What is required = Report every line in the entries below that contains the word "roll". Copy each such line in full.

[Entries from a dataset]
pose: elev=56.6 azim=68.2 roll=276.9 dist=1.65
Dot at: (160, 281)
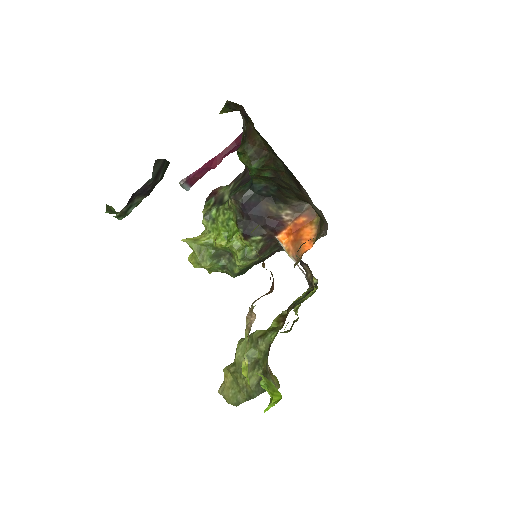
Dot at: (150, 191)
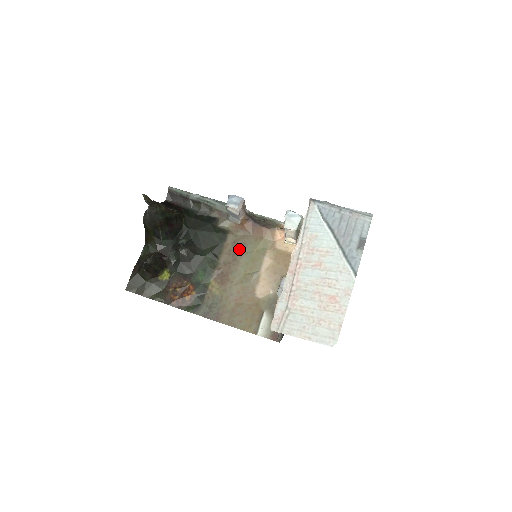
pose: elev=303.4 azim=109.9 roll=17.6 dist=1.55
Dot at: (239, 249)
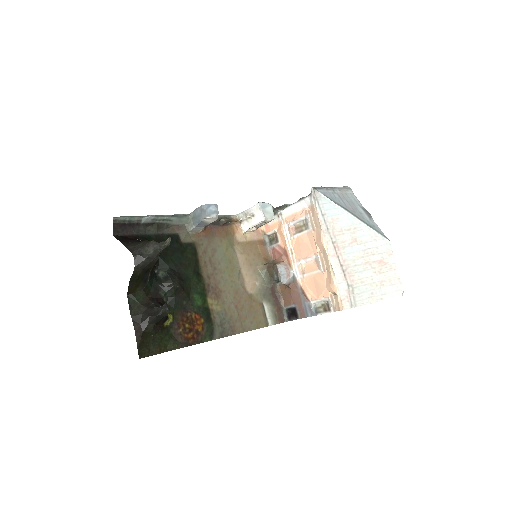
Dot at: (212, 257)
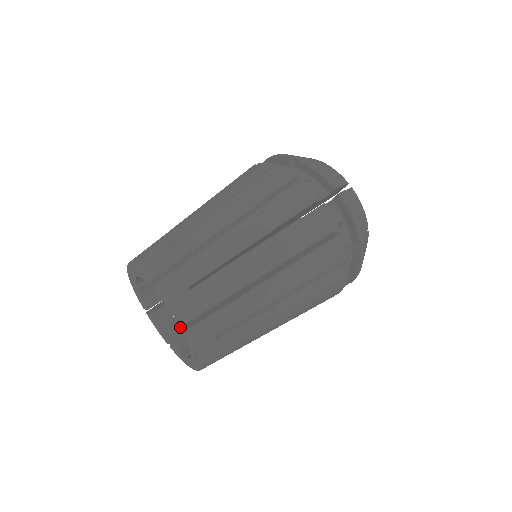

...

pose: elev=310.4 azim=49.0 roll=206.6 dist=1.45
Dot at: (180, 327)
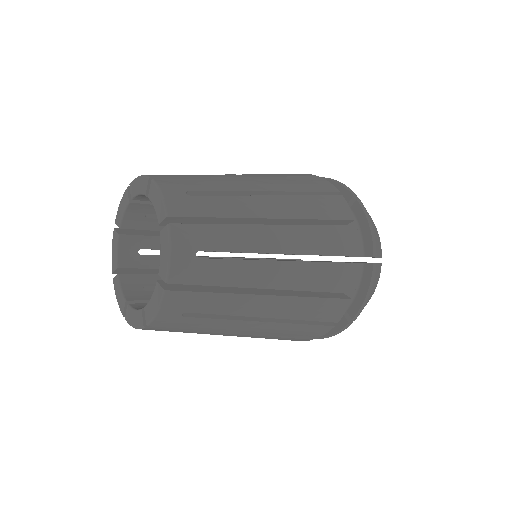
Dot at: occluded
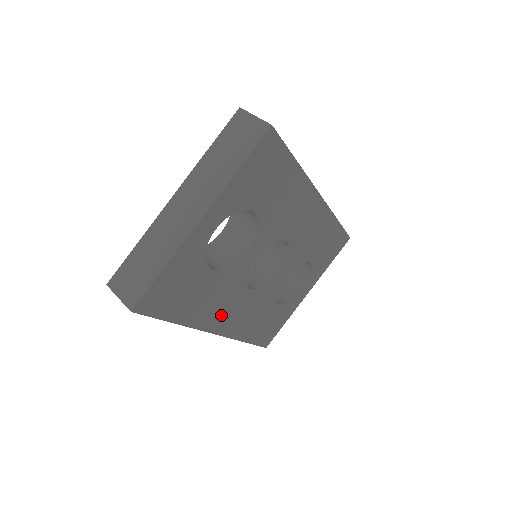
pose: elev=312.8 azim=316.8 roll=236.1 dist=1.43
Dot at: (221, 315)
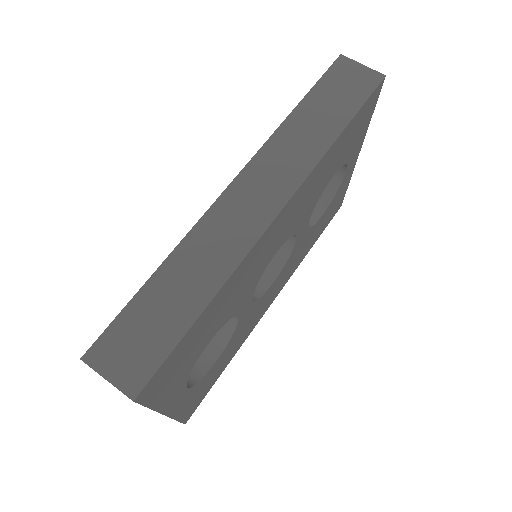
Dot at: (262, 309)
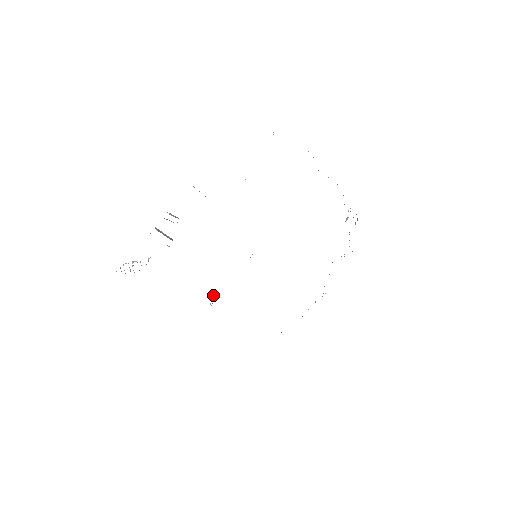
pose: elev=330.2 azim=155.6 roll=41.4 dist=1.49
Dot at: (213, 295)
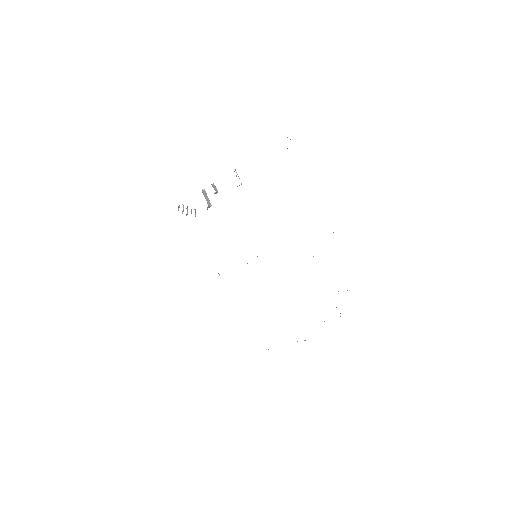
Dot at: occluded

Task solution =
pose: elev=56.6 azim=68.2 roll=276.9 dist=1.65
pose: elev=303.4 azim=109.9 roll=17.6 dist=1.55
pose: elev=310.4 azim=49.0 roll=206.6 dist=1.45
pose: elev=312.8 azim=316.8 roll=236.1 dist=1.43
pose: elev=330.2 azim=155.6 roll=41.4 dist=1.49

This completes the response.